▸ Activity
Wherever a line in the data below holds "prevented", copy that line.

Excerpts from a dataset:
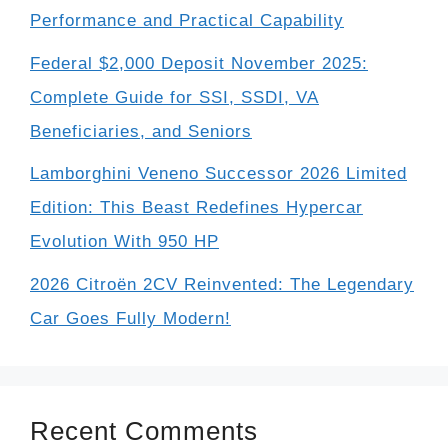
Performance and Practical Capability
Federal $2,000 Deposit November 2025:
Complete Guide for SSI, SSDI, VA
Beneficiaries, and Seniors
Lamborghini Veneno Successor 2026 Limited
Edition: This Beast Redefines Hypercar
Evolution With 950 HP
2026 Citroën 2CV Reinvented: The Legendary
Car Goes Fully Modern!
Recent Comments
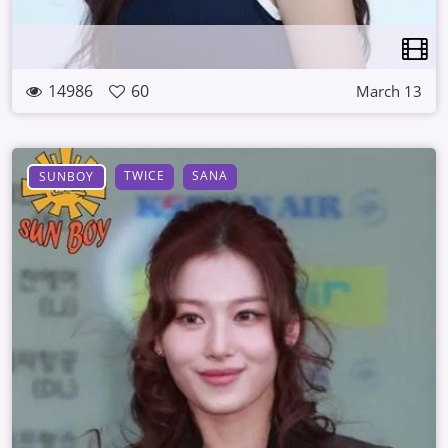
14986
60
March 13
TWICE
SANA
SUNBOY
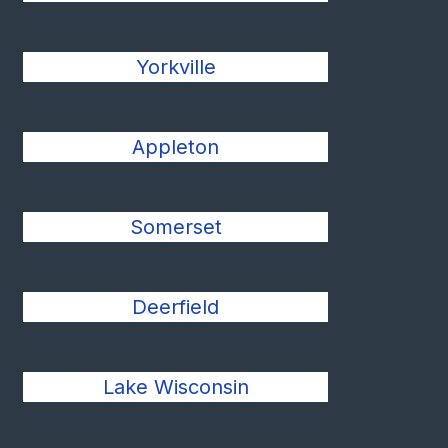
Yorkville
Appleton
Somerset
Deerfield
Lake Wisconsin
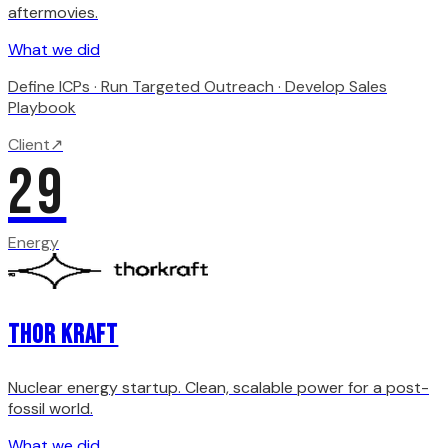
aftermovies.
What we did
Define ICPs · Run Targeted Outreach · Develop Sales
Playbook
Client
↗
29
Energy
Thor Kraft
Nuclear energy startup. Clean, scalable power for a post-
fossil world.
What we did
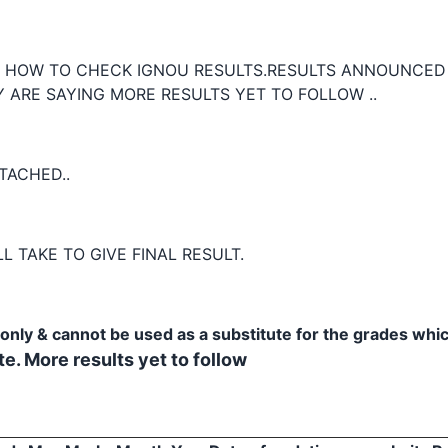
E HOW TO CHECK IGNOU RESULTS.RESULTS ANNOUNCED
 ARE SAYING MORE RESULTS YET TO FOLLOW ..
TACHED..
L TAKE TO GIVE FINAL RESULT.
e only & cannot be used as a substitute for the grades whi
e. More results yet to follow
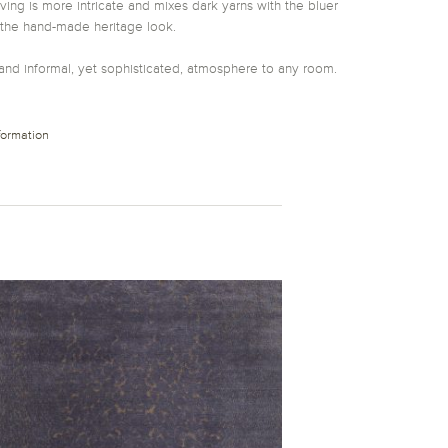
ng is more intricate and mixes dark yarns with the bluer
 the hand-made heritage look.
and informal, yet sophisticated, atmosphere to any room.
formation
---
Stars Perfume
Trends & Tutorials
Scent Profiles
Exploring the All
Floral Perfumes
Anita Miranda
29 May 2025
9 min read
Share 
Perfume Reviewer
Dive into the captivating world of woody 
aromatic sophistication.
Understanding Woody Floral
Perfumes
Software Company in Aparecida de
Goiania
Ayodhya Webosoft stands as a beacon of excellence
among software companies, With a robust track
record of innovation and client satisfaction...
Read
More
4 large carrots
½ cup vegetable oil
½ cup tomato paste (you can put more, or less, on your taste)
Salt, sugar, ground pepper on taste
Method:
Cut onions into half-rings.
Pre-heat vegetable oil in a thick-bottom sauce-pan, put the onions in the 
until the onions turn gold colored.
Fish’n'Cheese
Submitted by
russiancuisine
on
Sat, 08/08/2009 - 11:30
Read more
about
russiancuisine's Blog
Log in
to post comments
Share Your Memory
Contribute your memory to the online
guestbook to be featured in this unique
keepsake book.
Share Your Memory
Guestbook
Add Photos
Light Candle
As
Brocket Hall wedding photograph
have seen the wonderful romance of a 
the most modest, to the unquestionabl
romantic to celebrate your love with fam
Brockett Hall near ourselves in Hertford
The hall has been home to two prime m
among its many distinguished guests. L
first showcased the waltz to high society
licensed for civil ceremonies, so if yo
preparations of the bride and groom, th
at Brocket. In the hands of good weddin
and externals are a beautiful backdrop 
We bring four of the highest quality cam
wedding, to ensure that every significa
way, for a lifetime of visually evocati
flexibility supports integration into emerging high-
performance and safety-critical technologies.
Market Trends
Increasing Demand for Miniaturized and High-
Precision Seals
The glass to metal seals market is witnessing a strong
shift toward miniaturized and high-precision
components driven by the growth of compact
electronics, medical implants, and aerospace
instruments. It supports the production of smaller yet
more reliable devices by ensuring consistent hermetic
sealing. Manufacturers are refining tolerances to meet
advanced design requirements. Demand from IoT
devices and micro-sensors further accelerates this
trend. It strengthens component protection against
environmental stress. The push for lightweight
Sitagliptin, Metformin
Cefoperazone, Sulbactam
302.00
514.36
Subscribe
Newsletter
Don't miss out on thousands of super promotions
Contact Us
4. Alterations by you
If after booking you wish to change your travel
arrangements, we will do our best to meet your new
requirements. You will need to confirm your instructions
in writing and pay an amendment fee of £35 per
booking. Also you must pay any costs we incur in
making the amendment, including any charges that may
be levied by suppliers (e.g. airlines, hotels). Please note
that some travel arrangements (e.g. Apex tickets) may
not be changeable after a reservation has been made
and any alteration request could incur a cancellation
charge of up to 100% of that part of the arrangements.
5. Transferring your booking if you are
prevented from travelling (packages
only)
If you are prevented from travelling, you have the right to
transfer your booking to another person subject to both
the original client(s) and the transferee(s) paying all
...
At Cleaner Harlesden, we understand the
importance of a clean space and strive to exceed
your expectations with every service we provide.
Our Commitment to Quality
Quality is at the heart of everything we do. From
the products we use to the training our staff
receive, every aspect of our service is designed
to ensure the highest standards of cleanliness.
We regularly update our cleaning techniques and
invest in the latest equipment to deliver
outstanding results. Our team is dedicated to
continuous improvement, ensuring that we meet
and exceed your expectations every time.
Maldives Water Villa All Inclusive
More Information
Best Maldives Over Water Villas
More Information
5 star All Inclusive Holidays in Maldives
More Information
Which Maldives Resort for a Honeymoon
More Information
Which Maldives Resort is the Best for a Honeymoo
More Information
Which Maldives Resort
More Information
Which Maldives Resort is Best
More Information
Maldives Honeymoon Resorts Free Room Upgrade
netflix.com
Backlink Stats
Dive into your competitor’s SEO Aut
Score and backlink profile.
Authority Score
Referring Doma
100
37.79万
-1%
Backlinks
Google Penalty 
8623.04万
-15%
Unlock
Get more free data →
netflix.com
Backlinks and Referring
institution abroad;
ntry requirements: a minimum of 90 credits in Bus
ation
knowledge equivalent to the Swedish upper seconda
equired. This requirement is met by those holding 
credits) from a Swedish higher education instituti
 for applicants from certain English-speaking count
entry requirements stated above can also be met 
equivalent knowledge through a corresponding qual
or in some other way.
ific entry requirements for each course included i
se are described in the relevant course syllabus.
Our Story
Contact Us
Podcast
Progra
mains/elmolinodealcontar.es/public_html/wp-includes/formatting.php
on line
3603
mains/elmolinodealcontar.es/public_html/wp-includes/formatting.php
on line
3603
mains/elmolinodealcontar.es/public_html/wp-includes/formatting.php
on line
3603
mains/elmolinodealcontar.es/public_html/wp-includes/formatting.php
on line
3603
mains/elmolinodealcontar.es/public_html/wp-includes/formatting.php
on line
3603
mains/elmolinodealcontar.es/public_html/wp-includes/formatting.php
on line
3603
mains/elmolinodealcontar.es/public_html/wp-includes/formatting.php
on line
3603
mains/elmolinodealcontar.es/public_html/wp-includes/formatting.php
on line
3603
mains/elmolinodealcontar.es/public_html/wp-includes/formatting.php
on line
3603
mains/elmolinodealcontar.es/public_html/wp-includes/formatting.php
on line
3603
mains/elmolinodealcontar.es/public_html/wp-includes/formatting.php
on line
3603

▸ Task solution
prevented from travelling (packages
If you are prevented from travelling, you have the right to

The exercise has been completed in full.